After months of thinking, working, and playing around with video and animation clips, I finally got the book trailer finished the way I wanted it. Now all that’s left is buying the stock photos and footage, and swapping everything out…and then you’ll get to see it.

It got me thinking, though, about my last post, and how much I learned about the Victorian era to work on the first book. Research is king, right? Then I have a thought, and realize how much I still don’t know about that period in time.

Book promotion, for example. These days, it’s a combination of word-of-mouth, appearances, signings, advertisements, blog posts, Facebook announcements, book trailers on YouTube, you name it. But what about the Victorian days? How did Dickens, for example, promote his work? [Author scratches his head.]

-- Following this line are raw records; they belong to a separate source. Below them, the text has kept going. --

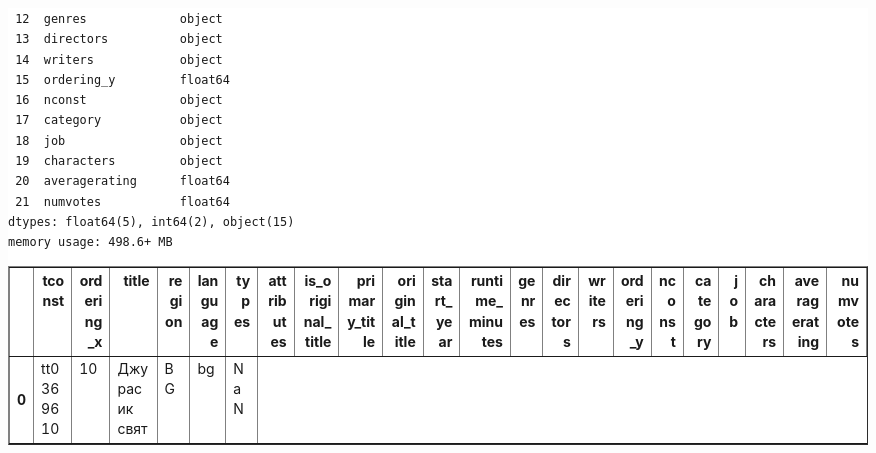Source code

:      12  genres             object 
     13  directors          object 
     14  writers            object 
     15  ordering_y         float64
     16  nconst             object 
     17  category           object 
     18  job                object 
     19  characters         object 
     20  averagerating      float64
     21  numvotes           float64
    dtypes: float64(5), int64(2), object(15)
    memory usage: 498.6+ MB
    


<div>
<style scoped>
    .dataframe tbody tr th:only-of-type {
        vertical-align: middle;
    }

    .dataframe tbody tr th {
        vertical-align: top;
    }

    .dataframe thead th {
        text-align: right;
    }
</style>
<table border="1" class="dataframe">
  <thead>
    <tr style="text-align: right;">
      <th></th>
      <th>tconst</th>
      <th>ordering_x</th>
      <th>title</th>
      <th>region</th>
      <th>language</th>
      <th>types</th>
      <th>attributes</th>
      <th>is_original_title</th>
      <th>primary_title</th>
      <th>original_title</th>
      <th>start_year</th>
      <th>runtime_minutes</th>
      <th>genres</th>
      <th>directors</th>
      <th>writers</th>
      <th>ordering_y</th>
      <th>nconst</th>
      <th>category</th>
      <th>job</th>
      <th>characters</th>
      <th>averagerating</th>
      <th>numvotes</th>
    </tr>
  </thead>
  <tbody>
    <tr>
      <th>0</th>
      <td>tt0369610</td>
      <td>10</td>
      <td>Джурасик свят</td>
      <td>BG</td>
      <td>bg</td>
      <td>NaN</td>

Did he advertise? I know he serialized some of his novels, so they first appeared in the newspaper before being compiled into book form. Did he do signings? Appearances? I know he read some of his stories (and even performed A Christmas Carol) before audiences in theaters. Did he have good relationships with local booksellers? Did he bribe the kids on the street to tell all their buddies about his books?

Did he print bookmarks and postcards and business cards? Did he attend conferences, meet with other authors, agents and editors? Did he hang out at the bar and entertain wanna-be authors with tales of horror from the desk of a real writer? Did he agonize over whether he spent too much time promoting (blogging, Facebooking, making trailers) and not enough time working on the next book?

There is so much I don’t know about the Victorians, or even the next time period, the Restoration. I shudder to think what your average writer in the 1600′s went through. There must have been quite a line at Gutenberg’s Press. (That’s a joke–I’m not that dumb. I know Gutenberg made more than one.)

I must be thinking about Solomon a lot, because this came to mind: “Yet when I surveyed all that my hands had done and what I had toiled to achieve, everything was meaningless, a chasing after the wind; nothing was gained under the sun.” Ecc 2:11.